Clima ideale, circa 250 atleti alla partenza. L’obiettivo è correre, almeno i tratti piani, sui 3:50 al km, sui livelli del mio personale, anche se questa non è gara da tempo, così dicono tutto. Alla partenza trovo Andrea Sorbi di Lucca Marathon “Oggi la vinci te!”. “Sì, va beh… ” rispondo. Finalmente lo sparo! Si parte. Mi metto subito davanti formando un gruppetto di 7/8, a tirare c’è Andrea Barbetta (lo conoscerò oggi!), si gira su 3:48 – 50, i ritmi che volevo, ci siamo. Dopo circa 5 km la strada si fa “nervosa”, non durissima ma non totalmente piana. Barbetta si dimostra subito l’atleta più competitivo, aumenta il passo, rimango con lui e inizia a crescere il distacco con gli altri concorrenti. Mi aspetto da un momento all’altro un’azione da parte di qualche concorrente, non ci credo molto che mi trovo in testa! Ecco Rignano sull’Arno, il punto più impegnativo, la strada sale, fino alla novità dell’edizione 2015, una discreta salita sterrata nel bosco, particolare inedito per una mezza maratona! Rimango attaccato a Barbetta, siamo all’8° km, finita la salita c’è una leggera discesa. Inizia lì l’azione decisiva della gara. Aumento il passo e, nel giro di 2 km, mi prendo quei 100 metri sul mio avversario che varranno la vittoria.

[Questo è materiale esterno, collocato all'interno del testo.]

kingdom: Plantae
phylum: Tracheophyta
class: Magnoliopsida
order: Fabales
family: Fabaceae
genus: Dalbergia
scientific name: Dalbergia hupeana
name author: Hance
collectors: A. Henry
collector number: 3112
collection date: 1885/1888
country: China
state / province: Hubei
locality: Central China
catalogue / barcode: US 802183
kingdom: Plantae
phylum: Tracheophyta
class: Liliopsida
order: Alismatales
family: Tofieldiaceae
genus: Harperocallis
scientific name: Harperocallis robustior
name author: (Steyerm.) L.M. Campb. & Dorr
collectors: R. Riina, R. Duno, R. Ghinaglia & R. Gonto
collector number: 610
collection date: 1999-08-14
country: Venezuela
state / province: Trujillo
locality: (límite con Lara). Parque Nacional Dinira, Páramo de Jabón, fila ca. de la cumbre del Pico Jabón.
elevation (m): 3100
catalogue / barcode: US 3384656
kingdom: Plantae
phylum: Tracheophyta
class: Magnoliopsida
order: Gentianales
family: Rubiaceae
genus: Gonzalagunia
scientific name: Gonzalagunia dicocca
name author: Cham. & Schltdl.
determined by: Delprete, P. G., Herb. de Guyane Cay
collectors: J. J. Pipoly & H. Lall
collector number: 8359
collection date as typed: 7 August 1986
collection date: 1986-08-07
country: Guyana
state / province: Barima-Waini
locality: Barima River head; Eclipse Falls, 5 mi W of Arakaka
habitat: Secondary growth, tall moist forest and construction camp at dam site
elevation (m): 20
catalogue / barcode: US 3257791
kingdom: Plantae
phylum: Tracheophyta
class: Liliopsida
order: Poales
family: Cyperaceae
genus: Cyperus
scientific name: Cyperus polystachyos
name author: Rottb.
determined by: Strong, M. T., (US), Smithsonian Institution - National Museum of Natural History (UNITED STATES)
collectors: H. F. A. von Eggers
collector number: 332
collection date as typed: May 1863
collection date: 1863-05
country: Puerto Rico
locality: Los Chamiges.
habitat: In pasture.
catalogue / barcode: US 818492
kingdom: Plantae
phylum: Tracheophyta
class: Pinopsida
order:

Si passa al giro di boa al centro commerciale, tra gli applausi della gente, bel clima davvero, ma è ancora lunga. Sto correndo su tempi da personale, ma allora era pianura, oggi no. Mi tengono compagnia l’auto ammiraglia, scambiamo qualche battuta, non mi rendo ancora conto di essere in testa, “un uomo solo al comando”, ogni tanto vengo affiancato da un ciclista che mi tiene informato del vantaggio sul secondo classificato. Prima di Rignano il mio distacco scende a 50-60 metri, Barbetta non molla di un centimetro. Sto bene e le gambe girano, ho ancora energie e le gioco sulla salita di Rignano, quando vedo con la coda dell’occhio il mio inseguitore. Non sono abituato a correre in testa … forse per questo sbaglio leggermente un paio di volte strada, perdo pochi secondi comunque. Negli ultimi 4 km controllo la situazione e l’orologio, sono in linea per abbattere addirittura il muro di 1h20’, sarebbe una giornata da sogno. Ultimo km, la vittoria sempre più vicina. Ultimi 600 metri, stavolta è fatta davvero, i primi applausi, ultima curva e rettilineo finale. Mi volto e non vedo il mio inseguitore, per cui mi godo questi ultimi 200 metri, lascio probabilmente per strada i secondi necessari per andare sotto 1h20’ ma non conta oggi … libero tutta la mia soddisfazione e taglio il nastro del traguardo. Una gioia immensa, una risposta a chi mi chiede ancora perché corro! 1h20:06 il tempo finale, 30 secondi davanti ad Andrea Barbetta e altri due minuti su Lorenzo Bernini.